We also dine in our suite, or, according to our butler, "at Pedro's". Pedro removes the orchids from our oval coffee table and retrieves from the wardrobe a hidden contraption that unfolds to fit over our table and convert it into a higher, rectangular table. He adds a linen cloth, cutlery placed on edge, electric candles and the food and wine. It can be served course by course but we have selected so he can deliver in one go. And go. A popular spot later in the evenings is the small Silver Note, where international tapas-style dishes accompany live jazz and blues.
At the Indochine restaurant, the boast is 1500 flavours of the Orient, whereas, at Kaiseki, dinner becomes teppanyaki theatre as we sit next to the cooks then feast on their butterfly Maine lobster with wasabi, soya sauce and signature mustard dip; miso glazed Alaskan cod with miso glaze and fresh ginger; wagyu beef teriyaki with Japanese mustard sauce, teriyaki sauce and Japanese garlic sauce; and furikake rice with teppan-caramelised apple and tonkatsu sauce. Yes, all of them.
Kaiseki is one of two restaurants for which diners pay an additional US$60 each. The other is La Dame by Relais et Chateaux, a partnership with the global fellowship of individually owned luxury hotels and restaurants. La Dame is small, its menu grandly littered with foie gras, homard and canard. My starter is Nos Escargots de Bourgogne: Burgundy snails, flatleaf parsley, garlic, butter, paprika and baguette. Whenever wine is wanted, guests are offered a red, white or rose from the complimentary wine list. With my snails I fancy a white Bordeaux, which is not among the daily offerings. Not a problem, madame is told, and a very acceptable bottle appears within minutes.
Around us at La Dame, however, diners are buying from the connoisseur wine list. The word is that the list is patronised mainly by Brazilians with new money, Russian oligarchs and Middle Eastern princes who are not allowed alcohol, so will have the wines delivered to their rooms.
There are wine lovers who know the list off by heart and have sufficient history with Silversea to inquire whether a particular bottle is available, perhaps a Chateau Palmer. A 2001 bottle of this prestigious Bordeaux could set you back nearly $1000 in New Zealand and Silver Muse did have a couple of Chateau Palmers off-list and at apparently bargain prices.

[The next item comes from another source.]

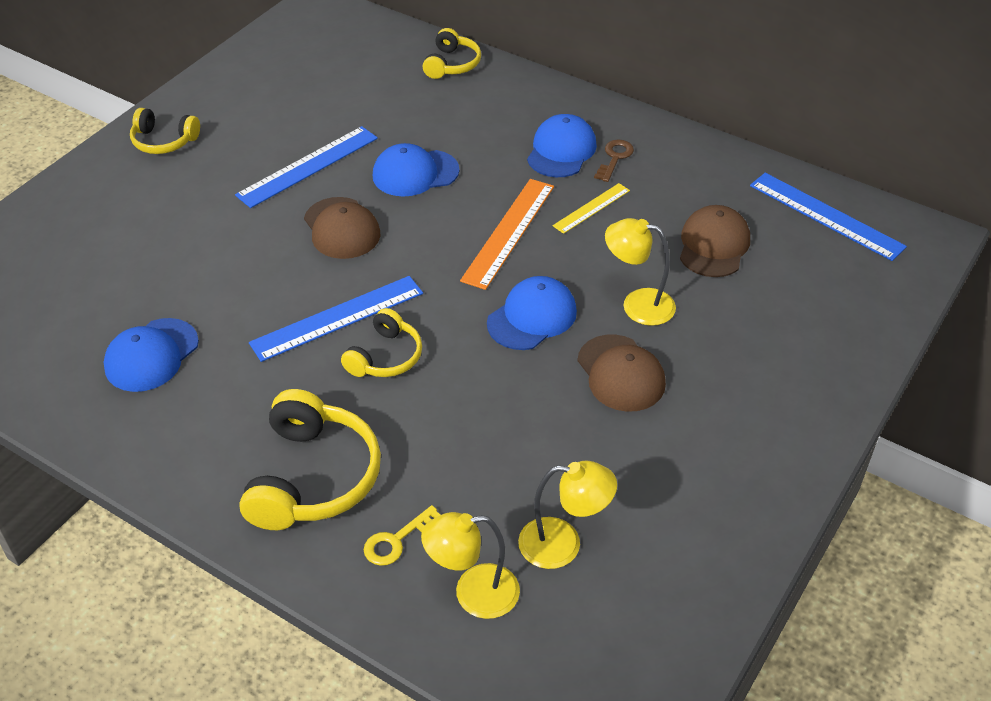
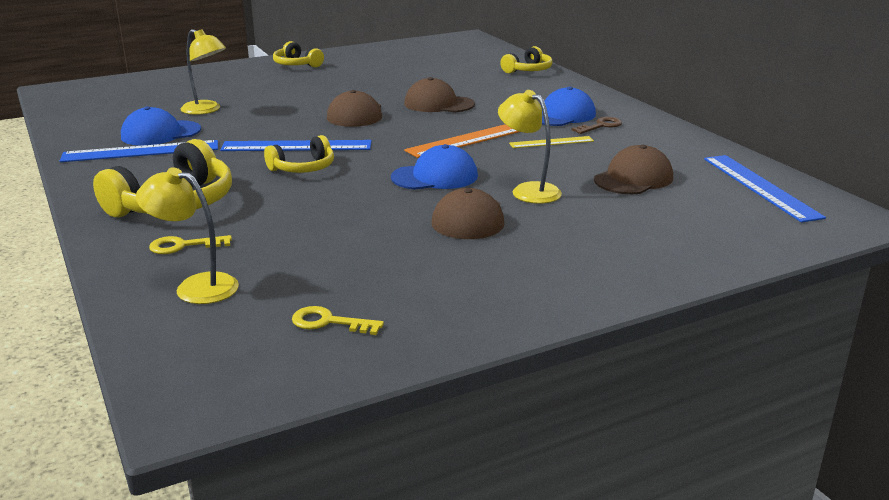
camera: 30 degrees right, 20 degrees down
blue ruler [235,126,378,208] -> blue ruler moved to [60,140,218,162]
blue cap [373,143,460,197] -> brown cap [404,77,475,112]
yellow lamp [518,461,617,569] -> yellow lamp moved to [181,29,226,115]
none -> yellow key [292,306,384,335]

This is another life, a life free from the usual daily constraints, a life with the luxury of freedom to choose how to pass the time.
Luxurious PS: After an exhausting morning traipsing up and down through the old part of Quebec City after the crossing, I come back to find Pedro has prepared a warm, candle-lit bubble bath strewn with flowers. The Wow Factor.
Details One of the last privately owned cruise lines, the Silversea fleet is split into "classic" and "expedition". There are five classic ships, which carry between 296 and 596 guests, and sail to traditional destinations. The expedition fleet has four ships, equipped to travel to "remote and exotic" locations. As part of the Grand Bellezza 2018 world cruise, the Silver Whisper arrives in New Zealand on Friday and has eight ports of call before continuing on to Australia.